Apple released the fifth version for Mac OS X Tiger 10.4. A number of bugs are fixed and upgrade is recommended for all PPC, x86 and Server OSX users. This update focuses on iChat’s video conferencing, Safari’s rendering engine, usability of Dashboard widgets, iDisk syncing, and much more. It’s available as a stand-alone download (delta | combo), and through Software Update.
.. as osx 10.4.4 was hacked by Maxxus.
I bet a loud yell echoed through his neighborhood today.
Edited 2006-02-14 22:12
LOL !
It is one of of the smallest update I’ve ever seen for a system update : 7 mb !
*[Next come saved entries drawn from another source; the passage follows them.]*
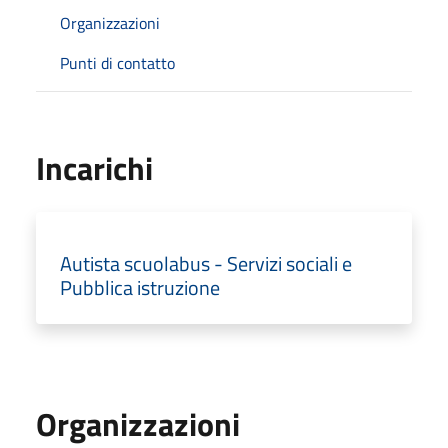
Organizzazioni
Punti di contatto
Incarichi
Autista scuolabus - Servizi sociali e
Pubblica istruzione
Organizzazioni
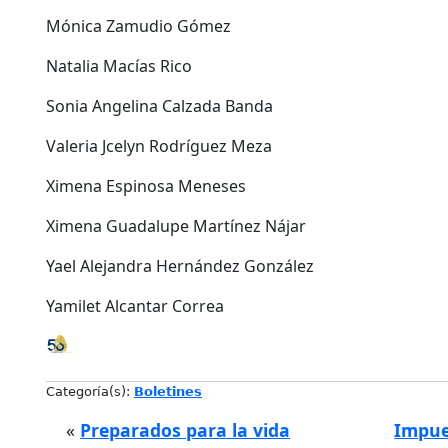
Mónica Zamudio Gómez
Natalia Macías Rico
Sonia Angelina Calzada Banda
Valeria Jcelyn Rodríguez Meza
Ximena Espinosa Meneses
Ximena Guadalupe Martínez Nájar
Yael Alejandra Hernández González
Yamilet Alcantar Correa
Categoría(s):
Boletines
«
Preparados para la vida
Impue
I was running 10.4.4 before
It probably wouldn’t be if you had an Intel Mac. Look at the size of the Intel upgrade – almost 100 MB. I think this update was released mostly to fix the issues discovered on Intel Macs…and the list of changes only proves it.
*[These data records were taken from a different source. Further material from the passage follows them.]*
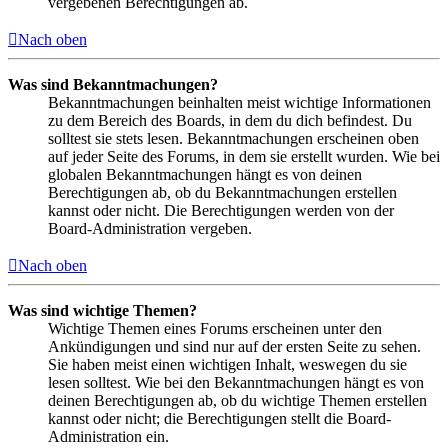
vergebenen Berechtigungen ab.
Nach oben
Was sind Bekanntmachungen?
Bekanntmachungen beinhalten meist wichtige Informationen
zu dem Bereich des Boards, in dem du dich befindest. Du
solltest sie stets lesen. Bekanntmachungen erscheinen oben
auf jeder Seite des Forums, in dem sie erstellt wurden. Wie bei
globalen Bekanntmachungen hängt es von deinen
Berechtigungen ab, ob du Bekanntmachungen erstellen
kannst oder nicht. Die Berechtigungen werden von der
Board-Administration vergeben.
Nach oben
Was sind wichtige Themen?
Wichtige Themen eines Forums erscheinen unter den
Ankündigungen und sind nur auf der ersten Seite zu sehen.
Sie haben meist einen wichtigen Inhalt, weswegen du sie
lesen solltest. Wie bei den Bekanntmachungen hängt es von
deinen Berechtigungen ab, ob du wichtige Themen erstellen
kannst oder nicht; die Berechtigungen stellt die Board-
Administration ein.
Indeed. But if you look at 10.4.5 combo (at least for ppc), it is around 125 Mb.
Tiger for ppc is alright, Tiger for x86 is going the same way, but with a little more time for it
As a non-Mac user … did each of these releases (.1, .2, .3, .4, .5) cost money for owners of Mac OS X?
Or, are they free updates?
Just curious. (i couldn’t tell from the link)
Edited 2006-02-14 22:09
10.x.0 you pay for.
10.x.x you do not.
I guess these minor updates are for free as I could download them though I don’t use OSX products.
The major point releases of Mac OS X. ( 10.1, 10.2, 10.3, etc. ) you pay for. The minor ones. ( 10.4.1, 10.4.2, etc.) you don’t. The first are best comparable to completely new OS versions and tend to have signifigant changes implemented. The later are point upgrades, better compared to service pack updates. They tend to fix/improve a variety of things, but for the most part they’re maintainence releases.
Did anyone else experience an odd bug trying to log in after installing this? I rebooted, and typed in my password, and it wouldn’t let me in. I am pretty sure that it wasn’t just me mistyping. I clicked the restart button, and then everything worked fine after the second reboot…
I didn’t have a problem with that, but I did have to manually turn off power on the restart. I got to the blue screen with the spinning lines and after about 5 minutes I manually shut it down. The reboot did take a lot longer than normal, also, even longer than after the previous updates.
No problems here… yet.
there is been reports that this new update has speeded things up. It seems every update apple do they speed the system up. Apparantly when you first lauch an app is is normal speed but once you shut down and re-launch it is far more snappier almost like they have improved the cache. My PB is working a lot faster.
actually 10.1 was a free upgrade to the adventurous 10.0 owners. 10.2 should’ve been as well as it was the first relatively speedy OSX release, and is pretty much the oldest OSX release still supported.
10.2
10.3
10.4
10.X etc. all will remain pay for “upgrades” (usually have new features, although the features may not really be features to some, and usually add support for newer hardware configurations, e.g. Quartz extreme for 16(or was it 32)M plus 3D cards(also required a particular acceleration feature, which I forget offhand so not all 32M+ cards can run Quartz extreme…) etc.)
10.X.1-Y are “minor” point upgrades which usually do not include new “features”, but only bugfixes and security updates. Oh yes, support for new model macs USUALLY comes in the point releases as well.